Promoted with a short film directed by the mysterious W.I.Z. which was shown on Channel 4, and championed by Annie Nightingale and Pete Tong on Radio One, "Weekender" made the Top 20 and should have been the breakthrough. Indeed, the group felt confident enough to participate alongside Saint Etienne and the Rockingbirds in the recording of the Fred EP of Right Said Fred covers issued to benefit the Terrence Higgins Trust in November 1992. But while Blur, who had jumped on the baggy bandwagon with "There's No Other Way" in 1991, were able to reinvent themselves and become stalwarts of the Britpop era, Flowered Up floundered, unable to reconcile their druggie lifestyle with the demands of a functioning band.
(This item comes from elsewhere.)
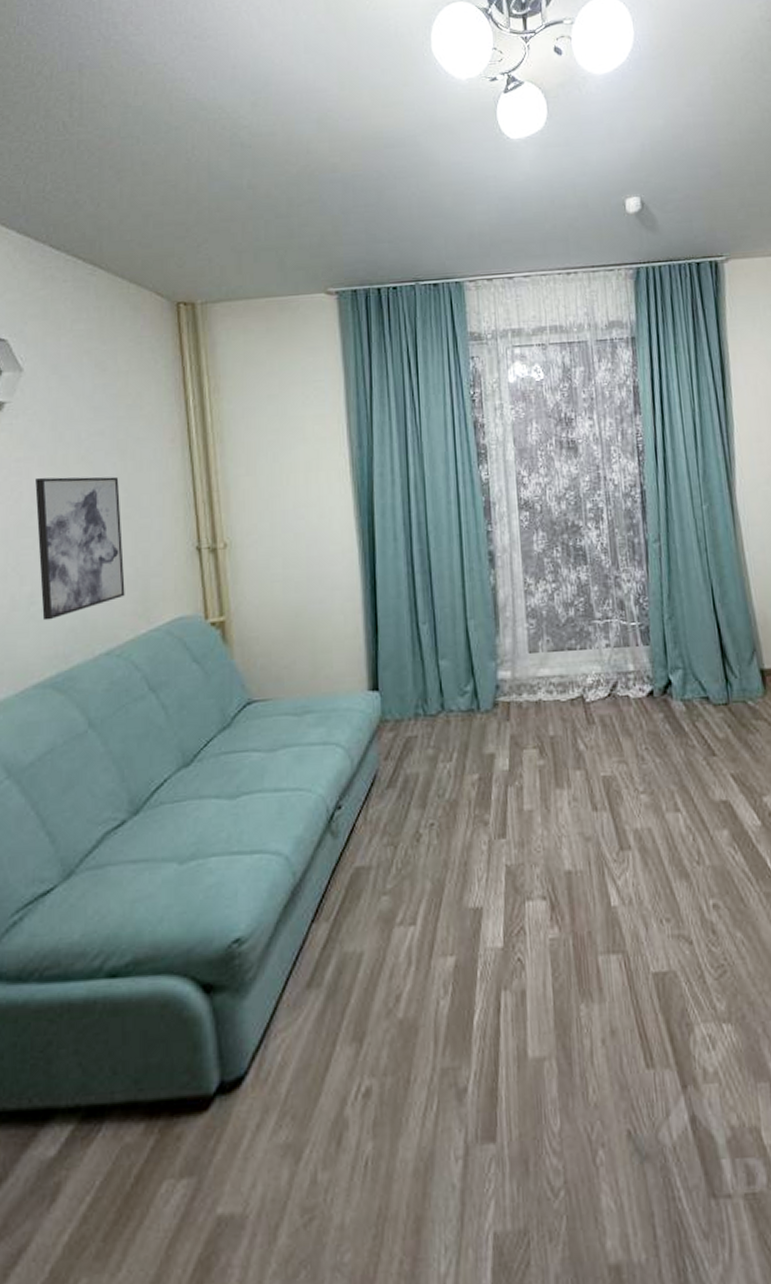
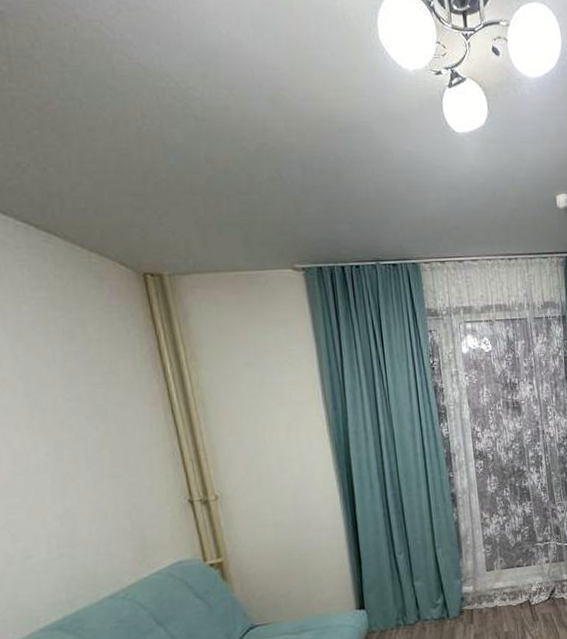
wall art: present [35,476,125,621] -> none [14,439,123,572]

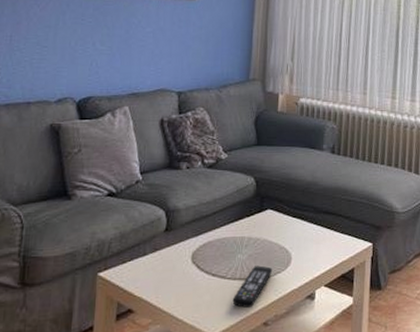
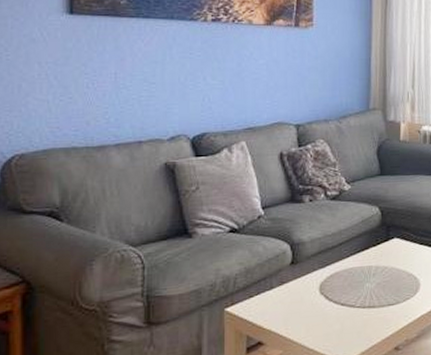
remote control: present [232,265,273,309] -> none [362,293,402,335]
Dorney left and formed Republica, and Flowered Up broke up in 1993, though "Better Life", a limited edition 7in single issued on Heavenly the following year, hinted at a dubbier sound worthy of Gary Clail's On-U Sound System.

Maher touted a new outfit called Greedy Soul and was rumoured to have signed to Poptones, McGee's post-Creation label, in 2001, but no material was released, despite the vocalist telling friends he had been working on songs like "Dark Side Of The Spoon", a not-so veiled reference to his substance abuse.

However, when Flowered Up briefly reunited in 2005, "Greedy Soul", was one of the highlights of the sets they played at Koko in Camden and at Get Loaded in The Park in Clapham Common on a bill also including The Farm and Happy Mondays.

Pierre Perrone

Liam Maher, singer, songwriter: born London 17 July 1968; (one daughter); died London 20 October 2009.